Synergyst Research
- Company type: private
- Industry: clinical research
- Founded: San Antonio, Texas (January 1, 2006)
- Founder: Dr. Alan Preston
- Headquarters: San Antonio, Texas
- Area served: Texas, Florida
- Key people: Trudy Madan (President) Sheri Chandler (VP)
- Services: management
- Number of employees: 100+
- Subsidiaries: Discovery Clinical Trials
- Website: synergystresearch.net

= Synergyst Research =

Synergyst Research is a privately owned American company that partners physicians with pharmaceutical companies to conduct clinical research. Its subsidiary, Discovery Clinical Trials, was founded in 2008.

==Overview==
Synergyst Research was founded in 2006 in San Antonio, Texas by Trudy Madan. Physicians work with Synergyst Research on studies that fit their specialties and practices. Synergyst Research also works with various biotech, pharmaceutical and medical device companies, such as Pfizer and AstraZeneca, to conduct clinical research. Unlike competitors, as of 2007 the company claims it allows physicians to have control over the patients' participation in trials, as compared to a third party.

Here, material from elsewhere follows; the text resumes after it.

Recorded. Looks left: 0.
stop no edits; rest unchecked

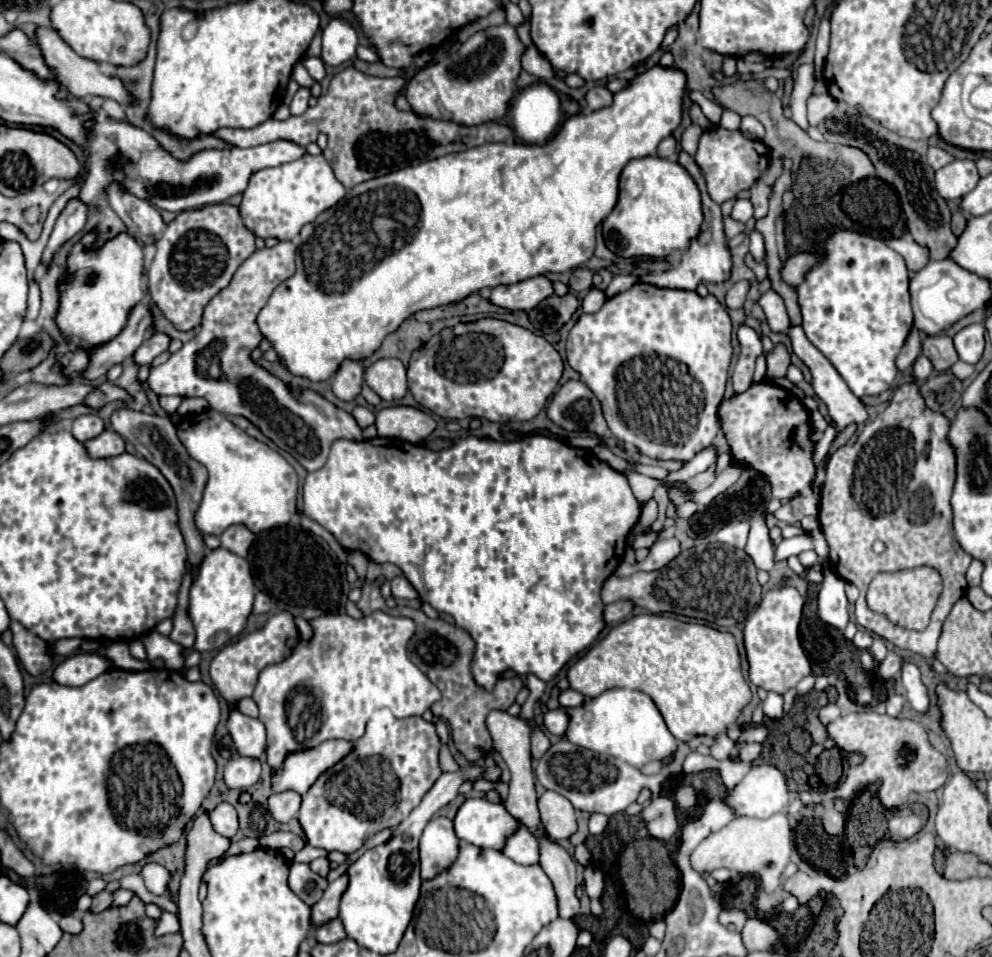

In October 2007 they announced an expansion to Houston, Texas, expanding that November to Florida, chiefly Jacksonville, Miami, and Orlando. By that time they had partnered with United Sleep Diagnostics and MedEye Associates in South Florida.

In December 2008 the San Antonio Business Journal named president and CEO Trudy Madan one of its "40 under 40 Rising Stars" of the year.

Synergyst Research launched a spin-off company, Discovery Clinical Trials, in 2009. The company helps Synergyst clients develop and manage new research departments. In November 2012 the two companies combined were named for a second year in a row on the 5000 List of "America's Fastest-Growing Private Companies," ranking No. 145 among Health Companies and No. 1,838 overall.